ACTION ITEM
From the line containing "X3136Y870D01*" down to the final line of the entries below, quote every line verbatim. Exclude pictures.

DATA RECORDS
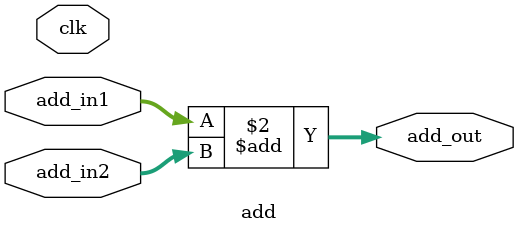
<source format=v>
`timescale 1ns / 1ps
/*
Adds two 32-bit inputs to output a 32-bit value.  Takes in npcout and s_extendout to 
output adder_out.  
*/
module add(
    input wire clk,
    input wire [31:0] add_in1,
    input wire [31:0] add_in2,
    output wire [31:0] add_out
    );
    //reg [31:0] sum;
    //assign sum = add_in1 + add_in2;
    always @(*) 
    begin
        add_out = add_in1 + add_in2;
    end
    
endmodule
</source>
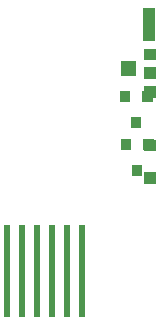
<source format=gbr>
%FSLAX32Y32*%
%MOMM*%
%LNSMD_Maske2*%
G71*
G01*
%LPD*%
G36*
X3442Y3041D02*
X3572Y3041D01*
X3572Y2911D01*
X3442Y2911D01*
X3442Y3041D01*
G37*
G36*
X3712Y2695D02*
X3622Y2695D01*
X3622Y2785D01*
X3712Y2785D01*
X3712Y2695D01*
G37*
G36*
X3522Y2695D02*
X3432Y2695D01*
X3432Y2785D01*
X3522Y2785D01*
X3522Y2695D01*
G37*
G36*
X3617Y2473D02*
X3527Y2473D01*
X3527Y2563D01*
X3617Y2563D01*
X3617Y2473D01*
G37*
G36*
X3720Y2290D02*
X3630Y2290D01*
X3630Y2380D01*
X3720Y2380D01*
X3720Y2290D01*
G37*
G36*
X3530Y2290D02*
X3440Y2290D01*
X3440Y2380D01*
X3530Y2380D01*
X3530Y2290D01*
G37*
G36*
X3625Y2068D02*
X3535Y2068D01*
X3535Y2158D01*
X3625Y2158D01*
X3625Y2068D01*
G37*
G36*
X3639Y2986D02*
X3739Y2986D01*
X3739Y2886D01*
X3639Y2886D01*
X3639Y2986D01*
G37*
G36*
X3639Y2097D02*
X3739Y2097D01*
X3739Y1997D01*
X3639Y1997D01*
X3639Y2097D01*
G37*
G36*
X3639Y2375D02*
X3739Y2375D01*
X3739Y2275D01*
X3639Y2275D01*
X3639Y2375D01*
G37*
G36*
X3639Y2828D02*
X3739Y2828D01*
X3739Y2728D01*
X3639Y2728D01*
X3639Y2828D01*
G37*
G36*
X3639Y3145D02*
X3739Y3145D01*
X3739Y3045D01*
X3639Y3045D01*
X3639Y3145D01*
G37*
G36*
X3632Y3489D02*
X3732Y3489D01*
X3732Y3209D01*
X3632Y3209D01*
X3632Y3489D01*
G37*
G36*
X2452Y1651D02*
X2502Y1651D01*
X2502Y871D01*
X2452Y871D01*
X2452Y1651D01*
G37*
G36*
X2578Y1651D02*
X2628Y1651D01*
X2628Y871D01*
X2578Y871D01*
X2578Y1651D01*
G37*
G36*
X2706Y1651D02*
X2756Y1651D01*
X2756Y871D01*
X2706Y871D01*
X2706Y1651D01*
G37*
G36*
X2832Y1651D02*
X2882Y1651D01*
X2882Y871D01*
X2832Y871D01*
X2832Y1651D01*
G37*
G36*
X2706Y1650D02*
X2756Y1650D01*
X2756Y870D01*
X2706Y870D01*
X2706Y1650D01*
G37*
G36*
X2832Y1650D02*
X2882Y1650D01*
X2882Y870D01*
X2832Y870D01*
X2832Y1650D01*
G37*
G36*
X2960Y1650D02*
X3010Y1650D01*
X3010Y870D01*
X2960Y870D01*
X2960Y1650D01*
G37*
G36*
X3086Y1650D02*
X3136Y1650D01*
X3136Y870D01*
X3086Y870D01*
X3086Y1650D01*
G37*
M02*

</source>
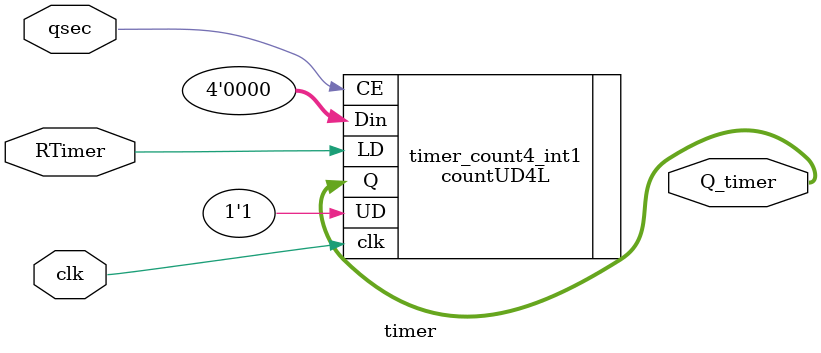
<source format=v>
`timescale 1ns / 1ps


module timer(
    
    input qsec,
    input RTimer, // reset timer: resets the timer by loading 4'b0 into Q_timer
    input clk,
    // input 1 for UD (increment),
    // input [3:0] == 0000 for reset
    
    output [3:0] Q_timer
    );
    
    countUD4L timer_count4_int1(.clk(clk), .UD(1'b1), .CE(qsec), .LD(RTimer), .Din(4'b0), .Q(Q_timer));
       
endmodule

</source>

RESPONSE TO THE TASK
X3136Y870D01*
X3086Y870D01*
X3086Y1650D01*
G37*
M02*

</source>
<source format=v>
`timescale 1ns / 1ps


module timer(
    
    input qsec,
    input RTimer, // reset timer: resets the timer by loading 4'b0 into Q_timer
    input clk,
    // input 1 for UD (increment),
    // input [3:0] == 0000 for reset
    
    output [3:0] Q_timer
    );
    
    countUD4L timer_count4_int1(.clk(clk), .UD(1'b1), .CE(qsec), .LD(RTimer), .Din(4'b0), .Q(Q_timer));
       
endmodule

</source>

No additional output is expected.